One more example: This does not type-check: ------------------------------------------------------- {-# LANGUAGE RankNTypes, ImpredicativeTypes #-} f :: [forall a. t a -> t a] -> t b -> t b f = foldr (.) id ------------------------------------------------------- Couldn't match expected type `forall a. f a -> f a' against inferred type `b -> c' In the first argument of `foldr', namely `(.)' But this, very similar, does type-check: ------------------------------------------------------- {-# LANGUAGE RankNTypes, ImpredicativeTypes #-} f :: [forall a. t a -> t a] -> t b -> t b f = foldr (\g -> (.) g) id ------------------------------------------------------- What is the reason for this? Thanks, Vladimir On 6/9/09, Vladimir Reshetnikov wrote:

Hi,

I have the following code: ------------------------------------------------------- {-# LANGUAGE RankNTypes #-}

f :: ((forall a. a -> a) -> b) -> b f x = x id

g :: (forall c. Eq c => [c] -> [c]) -> ([Bool],[Int]) g y = (y [True], y [1])

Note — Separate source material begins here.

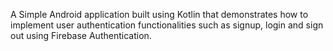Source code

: A Simple Android application built using Kotlin that demonstrates how to implement user authentication functionalities such as signup, login and sign out using Firebase Authentication.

h :: ([Bool],[Int]) h = f g -------------------------------------------------------

GHC rejects it: Couldn't match expected type `forall a. a -> a' against inferred type `forall c. (Eq c) => [c] -> [c]' Expected type: forall a. a -> a Inferred type: forall c. (Eq c) => [c] -> [c] In the first argument of `f', namely `g' In the expression: f g

But, intuitively, this code is type-safe, and actually I can convince the typechecker in it with the following workaround: ------------------------------------------------------- h :: ([Bool],[Int]) h = let g' = (\(x :: forall a. a -> a) -> g x) in f g' -------------------------------------------------------

So, is the current behavior of GHC correct ot it is a bug? How unification for rank-N types should proceed?

Thanks, Vladimir